Problem statement:
Quote the data word for word, from the first line through the line that contains "Sarzana-Luni ) .", including both of those lines.

Data for this task:
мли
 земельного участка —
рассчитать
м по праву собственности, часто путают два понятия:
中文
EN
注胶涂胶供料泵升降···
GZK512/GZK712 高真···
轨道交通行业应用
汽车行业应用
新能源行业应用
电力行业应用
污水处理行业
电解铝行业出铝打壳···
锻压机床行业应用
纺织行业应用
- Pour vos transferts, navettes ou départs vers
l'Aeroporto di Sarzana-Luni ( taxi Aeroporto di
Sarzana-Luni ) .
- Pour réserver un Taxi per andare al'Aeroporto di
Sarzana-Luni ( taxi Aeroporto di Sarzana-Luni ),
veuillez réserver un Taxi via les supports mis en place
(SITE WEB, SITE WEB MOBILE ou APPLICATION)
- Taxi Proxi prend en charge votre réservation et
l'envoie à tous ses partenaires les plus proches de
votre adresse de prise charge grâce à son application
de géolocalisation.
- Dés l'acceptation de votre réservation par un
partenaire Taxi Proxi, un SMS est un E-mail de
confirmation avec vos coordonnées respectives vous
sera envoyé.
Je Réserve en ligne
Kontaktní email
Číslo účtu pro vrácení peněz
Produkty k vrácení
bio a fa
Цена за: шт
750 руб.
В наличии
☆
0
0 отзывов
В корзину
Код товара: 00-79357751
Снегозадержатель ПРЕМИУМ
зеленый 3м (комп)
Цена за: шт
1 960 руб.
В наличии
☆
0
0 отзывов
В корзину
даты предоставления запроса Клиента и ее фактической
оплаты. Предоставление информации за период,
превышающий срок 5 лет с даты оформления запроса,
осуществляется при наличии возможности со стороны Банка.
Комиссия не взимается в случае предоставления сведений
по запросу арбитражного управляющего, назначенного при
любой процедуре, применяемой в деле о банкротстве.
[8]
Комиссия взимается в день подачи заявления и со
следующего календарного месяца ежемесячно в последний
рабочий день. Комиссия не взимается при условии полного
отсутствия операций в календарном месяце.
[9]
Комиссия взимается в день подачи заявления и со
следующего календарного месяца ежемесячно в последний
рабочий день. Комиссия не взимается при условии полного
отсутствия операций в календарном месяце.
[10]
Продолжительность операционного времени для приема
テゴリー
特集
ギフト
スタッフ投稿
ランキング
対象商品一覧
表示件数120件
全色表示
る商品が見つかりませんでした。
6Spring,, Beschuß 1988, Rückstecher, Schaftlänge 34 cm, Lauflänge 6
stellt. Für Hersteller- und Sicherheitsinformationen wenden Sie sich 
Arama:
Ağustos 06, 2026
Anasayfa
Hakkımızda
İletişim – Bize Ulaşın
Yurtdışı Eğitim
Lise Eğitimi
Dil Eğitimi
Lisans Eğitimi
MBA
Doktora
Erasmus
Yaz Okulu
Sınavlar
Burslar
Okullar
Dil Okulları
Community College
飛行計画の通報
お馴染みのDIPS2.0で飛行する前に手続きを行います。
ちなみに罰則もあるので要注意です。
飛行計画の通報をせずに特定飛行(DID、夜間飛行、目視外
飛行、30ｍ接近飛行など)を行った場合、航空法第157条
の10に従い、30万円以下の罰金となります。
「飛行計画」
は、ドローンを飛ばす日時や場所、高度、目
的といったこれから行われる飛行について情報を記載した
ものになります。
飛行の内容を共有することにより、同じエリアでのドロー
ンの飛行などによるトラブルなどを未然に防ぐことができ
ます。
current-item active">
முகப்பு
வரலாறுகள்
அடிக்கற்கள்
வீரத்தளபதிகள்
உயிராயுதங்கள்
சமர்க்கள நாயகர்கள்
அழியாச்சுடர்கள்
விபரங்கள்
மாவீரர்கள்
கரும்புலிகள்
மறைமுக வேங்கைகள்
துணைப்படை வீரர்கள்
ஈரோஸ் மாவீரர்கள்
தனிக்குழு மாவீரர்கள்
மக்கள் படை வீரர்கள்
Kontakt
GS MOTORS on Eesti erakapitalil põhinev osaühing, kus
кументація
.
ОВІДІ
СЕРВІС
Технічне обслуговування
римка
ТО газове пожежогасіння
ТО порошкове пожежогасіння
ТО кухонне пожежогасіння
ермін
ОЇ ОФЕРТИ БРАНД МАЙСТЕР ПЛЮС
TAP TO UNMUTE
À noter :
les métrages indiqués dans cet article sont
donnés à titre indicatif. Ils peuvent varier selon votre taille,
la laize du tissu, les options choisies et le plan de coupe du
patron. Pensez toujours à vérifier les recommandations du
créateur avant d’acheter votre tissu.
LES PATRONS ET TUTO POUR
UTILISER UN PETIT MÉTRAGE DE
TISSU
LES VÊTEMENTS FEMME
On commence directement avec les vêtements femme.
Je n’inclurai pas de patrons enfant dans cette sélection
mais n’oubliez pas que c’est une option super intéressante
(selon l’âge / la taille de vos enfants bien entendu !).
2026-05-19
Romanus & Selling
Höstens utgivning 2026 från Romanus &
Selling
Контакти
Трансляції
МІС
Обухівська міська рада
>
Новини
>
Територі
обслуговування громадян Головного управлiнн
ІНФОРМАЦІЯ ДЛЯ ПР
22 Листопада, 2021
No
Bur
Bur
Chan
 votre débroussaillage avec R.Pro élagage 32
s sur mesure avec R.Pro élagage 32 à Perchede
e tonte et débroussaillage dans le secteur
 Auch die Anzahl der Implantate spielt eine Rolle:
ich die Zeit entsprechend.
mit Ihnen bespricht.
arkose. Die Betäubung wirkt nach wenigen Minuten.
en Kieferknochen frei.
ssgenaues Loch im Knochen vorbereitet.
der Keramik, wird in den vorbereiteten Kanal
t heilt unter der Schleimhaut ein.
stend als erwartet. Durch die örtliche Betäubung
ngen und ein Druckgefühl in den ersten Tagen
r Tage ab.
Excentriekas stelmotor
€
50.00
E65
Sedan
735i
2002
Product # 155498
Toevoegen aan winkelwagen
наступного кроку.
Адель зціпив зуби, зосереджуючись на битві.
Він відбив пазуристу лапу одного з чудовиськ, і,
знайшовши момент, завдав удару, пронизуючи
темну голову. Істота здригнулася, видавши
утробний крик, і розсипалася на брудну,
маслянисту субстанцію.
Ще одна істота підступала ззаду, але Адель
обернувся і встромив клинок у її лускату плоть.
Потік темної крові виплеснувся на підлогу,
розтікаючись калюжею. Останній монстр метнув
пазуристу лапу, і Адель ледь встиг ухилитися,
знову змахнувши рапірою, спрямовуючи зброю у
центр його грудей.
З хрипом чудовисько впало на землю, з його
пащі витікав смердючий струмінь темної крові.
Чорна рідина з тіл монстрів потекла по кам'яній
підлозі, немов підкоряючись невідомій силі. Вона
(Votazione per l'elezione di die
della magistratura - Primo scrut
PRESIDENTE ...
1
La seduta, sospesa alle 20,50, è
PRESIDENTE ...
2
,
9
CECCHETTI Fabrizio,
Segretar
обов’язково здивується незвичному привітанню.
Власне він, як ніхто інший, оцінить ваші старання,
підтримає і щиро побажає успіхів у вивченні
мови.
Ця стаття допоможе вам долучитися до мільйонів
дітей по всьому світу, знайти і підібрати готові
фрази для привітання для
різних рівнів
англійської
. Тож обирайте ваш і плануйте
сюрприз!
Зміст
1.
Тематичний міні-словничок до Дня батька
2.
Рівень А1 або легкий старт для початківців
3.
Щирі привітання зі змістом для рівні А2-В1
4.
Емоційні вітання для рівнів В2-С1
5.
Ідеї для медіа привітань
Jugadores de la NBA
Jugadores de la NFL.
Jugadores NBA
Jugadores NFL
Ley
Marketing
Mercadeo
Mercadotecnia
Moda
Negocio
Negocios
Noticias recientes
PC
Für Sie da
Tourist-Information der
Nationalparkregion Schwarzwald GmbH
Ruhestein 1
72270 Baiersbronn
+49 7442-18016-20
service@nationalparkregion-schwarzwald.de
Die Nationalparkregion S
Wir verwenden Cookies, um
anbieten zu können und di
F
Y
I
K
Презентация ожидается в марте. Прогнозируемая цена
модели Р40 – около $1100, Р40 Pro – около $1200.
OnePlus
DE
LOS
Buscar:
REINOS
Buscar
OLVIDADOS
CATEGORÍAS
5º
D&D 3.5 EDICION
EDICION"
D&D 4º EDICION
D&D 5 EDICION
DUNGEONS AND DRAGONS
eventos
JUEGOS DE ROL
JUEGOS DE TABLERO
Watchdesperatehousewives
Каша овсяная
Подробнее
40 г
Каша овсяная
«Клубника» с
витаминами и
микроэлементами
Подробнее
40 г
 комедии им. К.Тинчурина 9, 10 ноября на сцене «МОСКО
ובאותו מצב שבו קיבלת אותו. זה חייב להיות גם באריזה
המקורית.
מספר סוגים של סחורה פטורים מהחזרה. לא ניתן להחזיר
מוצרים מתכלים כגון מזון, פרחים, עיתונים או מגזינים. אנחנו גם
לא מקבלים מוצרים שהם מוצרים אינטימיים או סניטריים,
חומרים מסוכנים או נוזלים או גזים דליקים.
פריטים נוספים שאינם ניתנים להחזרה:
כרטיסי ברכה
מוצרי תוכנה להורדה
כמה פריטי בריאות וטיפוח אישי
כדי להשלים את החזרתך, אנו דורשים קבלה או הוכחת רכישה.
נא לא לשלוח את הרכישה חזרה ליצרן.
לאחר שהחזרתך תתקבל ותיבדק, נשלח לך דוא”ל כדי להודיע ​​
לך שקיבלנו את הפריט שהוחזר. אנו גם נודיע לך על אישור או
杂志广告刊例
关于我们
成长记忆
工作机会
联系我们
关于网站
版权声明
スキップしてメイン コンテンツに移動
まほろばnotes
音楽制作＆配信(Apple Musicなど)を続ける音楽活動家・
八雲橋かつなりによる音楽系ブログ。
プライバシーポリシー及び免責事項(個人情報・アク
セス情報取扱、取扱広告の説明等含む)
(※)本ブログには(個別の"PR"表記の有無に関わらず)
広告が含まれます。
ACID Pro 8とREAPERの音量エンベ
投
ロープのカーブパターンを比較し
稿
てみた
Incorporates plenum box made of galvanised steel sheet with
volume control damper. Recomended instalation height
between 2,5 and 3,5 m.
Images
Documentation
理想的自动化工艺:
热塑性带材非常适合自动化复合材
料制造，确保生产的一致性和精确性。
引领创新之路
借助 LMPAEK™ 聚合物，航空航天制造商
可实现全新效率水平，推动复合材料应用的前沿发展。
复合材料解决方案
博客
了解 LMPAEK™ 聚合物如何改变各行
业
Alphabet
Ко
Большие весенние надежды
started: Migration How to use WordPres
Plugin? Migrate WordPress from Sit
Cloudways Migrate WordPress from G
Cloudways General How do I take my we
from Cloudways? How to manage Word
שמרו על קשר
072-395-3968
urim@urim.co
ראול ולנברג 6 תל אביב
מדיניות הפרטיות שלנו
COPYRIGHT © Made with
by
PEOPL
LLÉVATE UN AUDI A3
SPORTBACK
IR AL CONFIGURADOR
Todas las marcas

Written response:
мли
 земельного участка —
рассчитать
м по праву собственности, часто путают два понятия:
中文
EN
注胶涂胶供料泵升降···
GZK512/GZK712 高真···
轨道交通行业应用
汽车行业应用
新能源行业应用
电力行业应用
污水处理行业
电解铝行业出铝打壳···
锻压机床行业应用
纺织行业应用
- Pour vos transferts, navettes ou départs vers
l'Aeroporto di Sarzana-Luni ( taxi Aeroporto di
Sarzana-Luni ) .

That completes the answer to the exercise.